* _Supplied data_:
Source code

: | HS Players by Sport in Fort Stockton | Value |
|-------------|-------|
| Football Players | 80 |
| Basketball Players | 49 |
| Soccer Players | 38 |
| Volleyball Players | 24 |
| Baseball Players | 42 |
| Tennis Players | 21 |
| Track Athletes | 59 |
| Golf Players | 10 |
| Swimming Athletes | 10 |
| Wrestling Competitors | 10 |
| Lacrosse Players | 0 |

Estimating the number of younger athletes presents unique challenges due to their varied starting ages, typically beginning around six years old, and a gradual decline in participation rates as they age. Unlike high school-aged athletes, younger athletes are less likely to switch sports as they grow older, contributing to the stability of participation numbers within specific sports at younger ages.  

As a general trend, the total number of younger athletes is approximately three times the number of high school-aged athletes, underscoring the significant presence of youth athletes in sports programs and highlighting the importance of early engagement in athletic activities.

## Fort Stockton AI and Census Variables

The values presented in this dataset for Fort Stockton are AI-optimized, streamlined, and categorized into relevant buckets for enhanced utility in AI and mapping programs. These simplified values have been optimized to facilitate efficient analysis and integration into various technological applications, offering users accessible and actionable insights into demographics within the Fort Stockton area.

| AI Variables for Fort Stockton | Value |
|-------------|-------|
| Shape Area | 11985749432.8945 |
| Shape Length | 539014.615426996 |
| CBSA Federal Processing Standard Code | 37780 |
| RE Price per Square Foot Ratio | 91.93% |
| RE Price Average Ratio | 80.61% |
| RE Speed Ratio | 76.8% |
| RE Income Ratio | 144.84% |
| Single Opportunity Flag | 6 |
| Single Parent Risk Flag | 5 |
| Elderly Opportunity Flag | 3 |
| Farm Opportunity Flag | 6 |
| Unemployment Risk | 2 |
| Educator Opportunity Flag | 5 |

* _Required work_: From the line holding "Single Opportunity Flag | 6 |" through the final line of the data above, copy every line exactly as written. Include nothing else.

* _Response area_:
| Single Opportunity Flag | 6 |
| Single Parent Risk Flag | 5 |
| Elderly Opportunity Flag | 3 |
| Farm Opportunity Flag | 6 |
| Unemployment Risk | 2 |
| Educator Opportunity Flag | 5 |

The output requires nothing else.